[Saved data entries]

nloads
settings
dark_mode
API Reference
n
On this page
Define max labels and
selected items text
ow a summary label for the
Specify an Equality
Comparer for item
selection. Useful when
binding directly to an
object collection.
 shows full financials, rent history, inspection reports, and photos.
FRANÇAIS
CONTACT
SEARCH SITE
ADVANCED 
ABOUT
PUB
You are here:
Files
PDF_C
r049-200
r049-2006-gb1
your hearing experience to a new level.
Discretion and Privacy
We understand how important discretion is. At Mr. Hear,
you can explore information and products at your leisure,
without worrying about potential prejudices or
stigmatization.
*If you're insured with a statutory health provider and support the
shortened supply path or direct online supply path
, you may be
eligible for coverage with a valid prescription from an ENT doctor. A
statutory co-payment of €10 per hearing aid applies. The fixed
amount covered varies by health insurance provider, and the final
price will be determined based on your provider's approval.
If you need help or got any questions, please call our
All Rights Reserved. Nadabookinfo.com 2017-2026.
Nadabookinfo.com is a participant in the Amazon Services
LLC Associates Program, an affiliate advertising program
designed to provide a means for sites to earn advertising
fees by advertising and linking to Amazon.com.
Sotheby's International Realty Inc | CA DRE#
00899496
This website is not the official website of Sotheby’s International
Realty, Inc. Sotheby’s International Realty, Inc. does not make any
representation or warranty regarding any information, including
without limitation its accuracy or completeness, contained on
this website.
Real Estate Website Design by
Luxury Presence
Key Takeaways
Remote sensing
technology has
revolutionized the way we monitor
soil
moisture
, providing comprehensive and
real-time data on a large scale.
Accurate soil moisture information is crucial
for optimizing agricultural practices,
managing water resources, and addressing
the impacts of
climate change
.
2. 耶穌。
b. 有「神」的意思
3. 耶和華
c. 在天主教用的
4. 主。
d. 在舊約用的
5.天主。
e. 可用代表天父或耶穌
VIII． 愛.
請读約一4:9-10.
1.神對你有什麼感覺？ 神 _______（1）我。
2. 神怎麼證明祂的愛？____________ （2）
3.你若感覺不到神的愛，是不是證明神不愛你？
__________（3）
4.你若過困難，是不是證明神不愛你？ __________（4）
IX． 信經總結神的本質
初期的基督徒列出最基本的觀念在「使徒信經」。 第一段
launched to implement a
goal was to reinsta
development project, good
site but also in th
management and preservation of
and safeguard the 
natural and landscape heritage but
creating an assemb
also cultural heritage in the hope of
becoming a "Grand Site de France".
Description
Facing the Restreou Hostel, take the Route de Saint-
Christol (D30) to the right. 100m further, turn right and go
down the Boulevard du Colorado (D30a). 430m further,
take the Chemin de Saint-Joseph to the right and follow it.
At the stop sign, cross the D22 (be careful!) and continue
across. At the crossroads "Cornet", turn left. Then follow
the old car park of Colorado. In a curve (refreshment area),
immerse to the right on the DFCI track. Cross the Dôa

WHAT IS EXPECTED
Retype every line of the rows above character for character, keeping the original line breaks.

COMPLETED TASK
nloads
settings
dark_mode
API Reference
n
On this page
Define max labels and
selected items text
ow a summary label for the
Specify an Equality
Comparer for item
selection. Useful when
binding directly to an
object collection.
 shows full financials, rent history, inspection reports, and photos.
FRANÇAIS
CONTACT
SEARCH SITE
ADVANCED 
ABOUT
PUB
You are here:
Files
PDF_C
r049-200
r049-2006-gb1
your hearing experience to a new level.
Discretion and Privacy
We understand how important discretion is. At Mr. Hear,
you can explore information and products at your leisure,
without worrying about potential prejudices or
stigmatization.
*If you're insured with a statutory health provider and support the
shortened supply path or direct online supply path
, you may be
eligible for coverage with a valid prescription from an ENT doctor. A
statutory co-payment of €10 per hearing aid applies. The fixed
amount covered varies by health insurance provider, and the final
price will be determined based on your provider's approval.
If you need help or got any questions, please call our
All Rights Reserved. Nadabookinfo.com 2017-2026.
Nadabookinfo.com is a participant in the Amazon Services
LLC Associates Program, an affiliate advertising program
designed to provide a means for sites to earn advertising
fees by advertising and linking to Amazon.com.
Sotheby's International Realty Inc | CA DRE#
00899496
This website is not the official website of Sotheby’s International
Realty, Inc. Sotheby’s International Realty, Inc. does not make any
representation or warranty regarding any information, including
without limitation its accuracy or completeness, contained on
this website.
Real Estate Website Design by
Luxury Presence
Key Takeaways
Remote sensing
technology has
revolutionized the way we monitor
soil
moisture
, providing comprehensive and
real-time data on a large scale.
Accurate soil moisture information is crucial
for optimizing agricultural practices,
managing water resources, and addressing
the impacts of
climate change
.
2. 耶穌。
b. 有「神」的意思
3. 耶和華
c. 在天主教用的
4. 主。
d. 在舊約用的
5.天主。
e. 可用代表天父或耶穌
VIII． 愛.
請读約一4:9-10.
1.神對你有什麼感覺？ 神 _______（1）我。
2. 神怎麼證明祂的愛？____________ （2）
3.你若感覺不到神的愛，是不是證明神不愛你？
__________（3）
4.你若過困難，是不是證明神不愛你？ __________（4）
IX． 信經總結神的本質
初期的基督徒列出最基本的觀念在「使徒信經」。 第一段
launched to implement a
goal was to reinsta
development project, good
site but also in th
management and preservation of
and safeguard the 
natural and landscape heritage but
creating an assemb
also cultural heritage in the hope of
becoming a "Grand Site de France".
Description
Facing the Restreou Hostel, take the Route de Saint-
Christol (D30) to the right. 100m further, turn right and go
down the Boulevard du Colorado (D30a). 430m further,
take the Chemin de Saint-Joseph to the right and follow it.
At the stop sign, cross the D22 (be careful!) and continue
across. At the crossroads "Cornet", turn left. Then follow
the old car park of Colorado. In a curve (refreshment area),
immerse to the right on the DFCI track. Cross the Dôa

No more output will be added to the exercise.